Santos Jorge M, Marques de Sa Joaquim, Alexandre Luis A
Department of Mathematics, ISEP- Polytechnic, School of Engineering, Porto, Portugal.
IEEE Trans Pattern Anal Mach Intell. 2008 Jan;30(1):62-75. doi: 10.1109/TPAMI.2007.1142.
Hierarchical clustering is a stepwise clustering method usually based on proximity measures between objects or sets of objects from a given data set. The most common proximity measures are distance measures. The derived proximity matrices can be used to build graphs, which provide the basic structure for some clustering methods. We present here a new proximity matrix based on an entropic measure and also a clustering algorithm (LEGClust) that builds layers of subgraphs based on this matrix, and uses them and a hierarchical agglomerative clustering technique to form the clusters. Our approach capitalizes on both a graph structure and a hierarchical construction. Moreover, by using entropy as a proximity measure we are able, with no assumption about the cluster shapes, to capture the local structure of the data, forcing the clustering method to reflect this structure. We present several experiments on artificial and real data sets that provide evidence on the superior performance of this new algorithm when compared with competing ones.
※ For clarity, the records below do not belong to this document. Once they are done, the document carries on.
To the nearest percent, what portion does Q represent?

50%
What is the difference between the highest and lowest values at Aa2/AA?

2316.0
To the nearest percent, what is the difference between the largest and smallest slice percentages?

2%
层次聚类是一种逐步聚类方法,通常基于给定数据集中对象或对象集之间的接近度度量。最常见的接近度度量是距离度量。导出的接近度矩阵可用于构建图,这些图为某些聚类方法提供了基本结构。我们在此提出一种基于熵度量的新接近度矩阵,以及一种聚类算法(LEGClust),该算法基于此矩阵构建子图层,并使用它们和层次凝聚聚类技术来形成聚类。我们的方法利用了图结构和层次构造。此外,通过使用熵作为接近度度量,我们无需对聚类形状做任何假设,就能捕捉数据的局部结构,迫使聚类方法反映这种结构。我们在人工和真实数据集上进行了多项实验,这些实验证明了与竞争算法相比,这种新算法具有卓越的性能。